In its letter, which was sent Dec. 3 and reviewed by the Times, USA Fencing said it was primarily concerned with two referees, Vasil Milenchev of Bulgaria and Yevgeniy Dyaokokin of Kazakhstan. Video evidence, the letter said, indicated that calls made by those referees in bouts involving Saron and Nazlymov showed “a likely favoritism” toward them.
As a result, USA Fencing requested that Milenchev and Dyaokokin no longer be assigned to bouts involving any U.S. fencers. Andrews said he understood that the International Fencing Federation responded to the letter with an investigation but was unaware of its outcome.
The international federation did not respond to requests for comment, but both referees continue to judge matches involving U.S. fencers. Attempts to reach Milenchev and Dyaokokin through the international federation were unsuccessful.

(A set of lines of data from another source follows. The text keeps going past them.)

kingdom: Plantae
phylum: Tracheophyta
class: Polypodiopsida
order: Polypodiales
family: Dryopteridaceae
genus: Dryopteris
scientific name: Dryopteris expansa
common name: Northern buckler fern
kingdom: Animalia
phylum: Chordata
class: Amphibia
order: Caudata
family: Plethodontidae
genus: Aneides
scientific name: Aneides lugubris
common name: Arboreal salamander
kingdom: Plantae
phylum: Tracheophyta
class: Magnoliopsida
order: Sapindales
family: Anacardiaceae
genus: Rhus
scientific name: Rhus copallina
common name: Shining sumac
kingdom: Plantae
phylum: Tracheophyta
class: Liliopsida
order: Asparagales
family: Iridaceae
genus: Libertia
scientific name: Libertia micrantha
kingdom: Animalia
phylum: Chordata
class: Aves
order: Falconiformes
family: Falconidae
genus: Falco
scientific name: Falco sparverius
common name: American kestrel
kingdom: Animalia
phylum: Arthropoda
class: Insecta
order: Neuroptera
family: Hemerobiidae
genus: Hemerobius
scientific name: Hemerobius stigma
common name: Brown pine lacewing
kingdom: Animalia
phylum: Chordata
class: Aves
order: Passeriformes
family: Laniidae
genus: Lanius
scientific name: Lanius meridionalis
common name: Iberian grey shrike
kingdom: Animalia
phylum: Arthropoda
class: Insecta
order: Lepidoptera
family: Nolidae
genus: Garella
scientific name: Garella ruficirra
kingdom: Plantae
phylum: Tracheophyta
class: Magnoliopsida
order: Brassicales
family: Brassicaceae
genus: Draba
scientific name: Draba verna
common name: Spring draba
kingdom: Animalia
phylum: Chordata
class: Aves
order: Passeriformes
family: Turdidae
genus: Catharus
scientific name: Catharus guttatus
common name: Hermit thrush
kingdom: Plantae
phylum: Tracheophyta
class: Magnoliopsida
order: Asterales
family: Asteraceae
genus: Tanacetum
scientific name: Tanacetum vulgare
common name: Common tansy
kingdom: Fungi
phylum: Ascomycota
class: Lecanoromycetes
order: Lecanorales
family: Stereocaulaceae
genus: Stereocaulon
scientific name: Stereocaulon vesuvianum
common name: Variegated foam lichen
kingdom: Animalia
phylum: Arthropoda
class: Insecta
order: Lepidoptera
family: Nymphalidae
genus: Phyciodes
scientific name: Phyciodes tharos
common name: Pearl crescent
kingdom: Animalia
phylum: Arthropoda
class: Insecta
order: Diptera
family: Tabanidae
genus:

In a second letter written by USA Fencing that was sent to Nazlymov and Saron on Dec. 18 and also reviewed by the Times, Andrews told the athletes that the federation was aware that “potential preferential officiating treatment” was benefiting their performances in international competitions, and warned them that they could be stripped of some points they had accumulated toward Olympic qualification if “strong evidence” of match manipulation emerged.
Nazlymov and Saron have since been named to the U.S. team for the Paris Olympics. And by March, USA Fencing’s concerns seemed to have eased. Saron acknowledged through a spokesperson that on March 6 he had received a text message, which was reviewed by the Times, from a federation official saying that he was not a cause for concern.
A Web of Connections
The latest flashpoint came in early January, when Nazlymov was involved in the match at the North American Cup in San Jose, California.
According to a USA Fencing disciplinary panel, with the score tied at 12-12, Romo began to seek input from Morales before awarding points to either fencer, and Morales acknowledged responding via hand gestures. Such communication is a violation of fencing’s rules.
Howard Jacobs, a California lawyer who represented Morales, the more experienced referee, said his client was simply affirming calls that the less-experienced Romo planned to make, and that no decisions were changed because of their communications. According to the report, Romo said he was seeking only confirmation of his intended calls.
A video posted online that showed Morales signaling also showed Nazlymov’s coach sitting near and talking to Morales at some point during the match. Neither referee disputed the video, USA Fencing said.
According to testimony at a hearing, the coach, Fikrat Valiyev, asked Morales who Romo was and another question unrelated to the bout, but the two did not discuss any calls, Jacobs said. Nazlymov narrowly won the match, 15-14.
Andrews said that there was “no evidence that Tatiana herself is at fault” in the refereeing dispute.
Valiyev has not been accused of any impropriety and said in an email that he had never tried to manipulate matches. But he has come under scrutiny in other videos posted online for possible conflicts of interest by coaching and refereeing at the same competition, and by refereeing matches involving Uzbek fencers while Vladimir Nazlymov was coaching Uzbekistan’s national team or individual Uzbek athletes.
Valiyev, responding by email with Vitali Nazlymov, said that he behaved according to the rules. But the two coaches acknowledged that “fencing is a small world and conflicts exist everywhere.”